Forth ranks research on quality-of-care deficits and process inefficiency which do not cause harm or negative externalities for insurees or taxpayers. This includes obvious cases such as research on overuse and process inefficiency borne by the provider. A perhaps more controversial case would be research on the underuse of services which do not result in savings including the case of zero savings. One may counter argue that it would be unethical to give lower priority to this type of research as opposed to research on underuse which does result in savings. Yet, resources for HSR are scarce and policymakers who believe in competition and markets should rely on self-regulatory forces of markets as this is the operating framework to begin with. That is, in the case where underuse is related to drugs or medical devices, manufacturers should have an incentive for funding the detection of underuse because higher future sales are expected. In support of this argument, there is, in fact, a growing role of the ‘industry’ in funding HSR in the US [7]. When services are not ‘manufactured’ but are based on human interaction (such as psychotherapy), medical professional organizations should be trusted to fund research on underuse. Unlike the case of overuse, medical professional organizations should have a financial incentive because the typical ‘market’ response to undersupply is a fee increase.

Further down the list is research on regional and international variation in health care (including so-called small-area analyses). The reason is that such research may not provide direct recommendation for improving the quality of care and changing inappropriate incentives. Hence, it needs to be followed by an investigation of quality-of-care problems. Take the example of international variation in the number of coronary artery bypass graft surgeries (CABGs) per 1000 patients with coronary heart disease. Showing that country A is on top of the list does not necessarily mean that the degree of overuse is highest too. Instead, it may be that CABG is underused in other countries. Therefore, we need to investigate both overuse and underuse in the various countries. But then we could also start investigating overuse and underuse without a study on international variation. Only when interventions can be clearly labeled as overuse, underuse, or misuse (unlike the CABG case), this type of research would lead to direct recommendations.
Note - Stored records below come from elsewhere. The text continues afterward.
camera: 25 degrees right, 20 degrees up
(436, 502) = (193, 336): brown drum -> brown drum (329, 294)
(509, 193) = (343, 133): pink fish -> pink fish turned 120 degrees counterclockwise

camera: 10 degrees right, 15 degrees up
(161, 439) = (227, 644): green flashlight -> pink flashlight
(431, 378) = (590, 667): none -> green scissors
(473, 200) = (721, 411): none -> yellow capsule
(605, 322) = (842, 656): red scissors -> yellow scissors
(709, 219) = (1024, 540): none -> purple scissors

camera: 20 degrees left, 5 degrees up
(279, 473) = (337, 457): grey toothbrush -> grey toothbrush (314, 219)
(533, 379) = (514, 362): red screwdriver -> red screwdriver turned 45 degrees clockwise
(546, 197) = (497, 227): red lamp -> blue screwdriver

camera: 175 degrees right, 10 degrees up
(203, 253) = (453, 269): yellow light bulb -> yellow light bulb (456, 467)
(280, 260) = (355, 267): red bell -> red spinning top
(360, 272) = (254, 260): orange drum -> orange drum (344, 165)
At the bottom of the priority list are evaluations of general health, mortality, quality of life, well-being, and spending (including those on regional and international variation). As these studies are not intervention-specific and capture factors outside the health care system, they must always be followed by an investigation of overuse, misuse, underuse, and process inefficiency.

Conclusions

In summary, I would like to highlight a few points. While it seems obvious that patient safety and the detection of harm should receive priority, it has not been established that funding the detection and reduction of underuse should be preceded by an assessment of the cost-effectiveness of underused services. Only if CEAs demonstrates savings, public funds for reducing underuse should be made available; otherwise, and in view of limited public resources, we should trust the market to correct underuse. The criteria provided in this paper for funding HSR are more specific than the traditional ones such as disease prevalence, size of quality deficit, potential for quality improvement, and high treatment costs.

Policymakers and readers who agree that competition is valuable in achieving efficiency and quality of care (and therefore implicitly accept the assumptions of economic theory) would also, to a large extent, need to agree to the role of HSR in detecting market failure and the HSR hierarchy as suggested. Policymakers and readers who do not agree would need to provide an alternative coherent concept of improving efficiency and quality of care. Also, moving low-priority areas up the list would need to be discussed in view of limited resources for health care and HSR.